8% and 58.7 ± 4.9% of ExPEC strain PCN033 were killed with hyperimmune mouse sera against OmpC and OmpF, respectively. The results indicated that sera from both OmpC- and OmpF-immunized mice could mediate a significantly higher level of opsonophagocytic killing of ExPEC than sera from mice that received adjuvant
alone. The evidence for recombination signals was found in the E. coli ompC alignment by two programs, SBP and GARD, used for testing recombination. Staurosporine cell line Three potential recombination breakpoints with significant phylogenetic incongruence were identified at the nucleotide positions 492, 744 and 981 in the alignment of ompC. Four non-recombinant alignments together with the relevant trees of topological congruity were generated for the subsequent selection analysis.

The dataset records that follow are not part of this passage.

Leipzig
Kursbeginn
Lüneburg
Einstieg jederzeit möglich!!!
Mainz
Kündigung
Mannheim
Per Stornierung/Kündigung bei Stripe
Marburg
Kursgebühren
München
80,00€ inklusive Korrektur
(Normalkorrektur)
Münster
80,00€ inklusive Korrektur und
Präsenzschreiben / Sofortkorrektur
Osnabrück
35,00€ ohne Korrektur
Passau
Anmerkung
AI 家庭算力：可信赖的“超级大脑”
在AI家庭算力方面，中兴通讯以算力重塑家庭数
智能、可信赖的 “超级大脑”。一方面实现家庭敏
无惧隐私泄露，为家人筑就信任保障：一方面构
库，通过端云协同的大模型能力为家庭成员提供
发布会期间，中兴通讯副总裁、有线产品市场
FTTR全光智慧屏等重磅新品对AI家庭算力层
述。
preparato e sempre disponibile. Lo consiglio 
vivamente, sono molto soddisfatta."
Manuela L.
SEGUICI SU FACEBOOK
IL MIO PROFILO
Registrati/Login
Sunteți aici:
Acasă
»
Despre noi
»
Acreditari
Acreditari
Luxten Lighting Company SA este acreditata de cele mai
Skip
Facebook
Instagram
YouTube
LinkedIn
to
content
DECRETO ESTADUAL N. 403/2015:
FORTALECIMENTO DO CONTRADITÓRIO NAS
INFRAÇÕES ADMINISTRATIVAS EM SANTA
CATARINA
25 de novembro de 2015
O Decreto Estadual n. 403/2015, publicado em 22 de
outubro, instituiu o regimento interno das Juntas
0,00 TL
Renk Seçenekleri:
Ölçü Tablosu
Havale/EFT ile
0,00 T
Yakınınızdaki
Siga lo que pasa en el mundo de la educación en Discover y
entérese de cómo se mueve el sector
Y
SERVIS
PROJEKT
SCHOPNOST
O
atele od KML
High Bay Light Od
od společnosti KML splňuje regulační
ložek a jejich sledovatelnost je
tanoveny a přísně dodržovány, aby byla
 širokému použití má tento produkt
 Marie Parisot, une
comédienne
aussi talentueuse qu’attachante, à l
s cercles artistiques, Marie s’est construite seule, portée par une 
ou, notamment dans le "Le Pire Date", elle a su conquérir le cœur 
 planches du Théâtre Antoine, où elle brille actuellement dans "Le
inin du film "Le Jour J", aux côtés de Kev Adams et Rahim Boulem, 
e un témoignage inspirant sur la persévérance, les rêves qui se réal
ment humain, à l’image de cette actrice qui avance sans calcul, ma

Based on the FEL inference, the selection profile of the ompC coding region is illustrated in Fig. 5a. The porin showed significant evidence for positive selection, with seven codon sites (47, 189, 223, 237, 322, 324 and 325) under positively selected force. Structural mapping of these sites is shown in Fig. 5b. According to the predicted topology of OmpC by pred-tmbb, all positively selected sites were located in the extracellular space and outer membrane surface. In addition, 48 negatively selected sites were detected at the 0.1 significance level. For ompF, two recombination
breakpoints were identified at the nucleotide positions 234 and 809 in the gene alignment. Notably, none of the positively selected sites was detected in the ompF gene through FEL inference. The E. coli genes ompC and ompF each encode an outer AZD0530 ic50 membrane protein. OmpC has a narrower pore and is preferentially expressed under higher osmolar pressure compared with OmpF (Nikaido, 2003). OmpC and OmpF have both been functionally confirmed to be beta barrel porins (Basle et al., 2006), which are important HAS1 for
dynamic interactions with the host immune system (Massari et al., 2003). Additionally, OmpC and OmpF are involved in antibiotic resistance and bacterial virulence (Negm & Pistole, 1999; De et al., 2001; Kumar et al., 2010). In this study, the immunogenic properties of porcine ExPEC OmpC and OmpF were investigated using a mouse model. Both porins OmpC and OmpF of ExPEC can provide high protection against lethal infection with the highly virulent strain PCN033. In addition, OmpC and OmpF both could induce high titers of IgG antibodies, indicating that these two proteins have good immunogenic properties. The type of immune responses was reflected by the two IgG subclasses produced through immunization, IgG1 and IgG2a. In mice, serum IgG1 is associated with a Th2-type response, whereas serum IgG2a is associated with a Th1-type response, which is particularly effective at mediating bacterial opsonophagocytosis (Unkeless et al., 1988). Our study showed that OmpC and OmpF elicited high titers of IgG2a, although less than IgG1, which indicated that OmpC and OmpF could induce significant Th1/Th2 immune responses.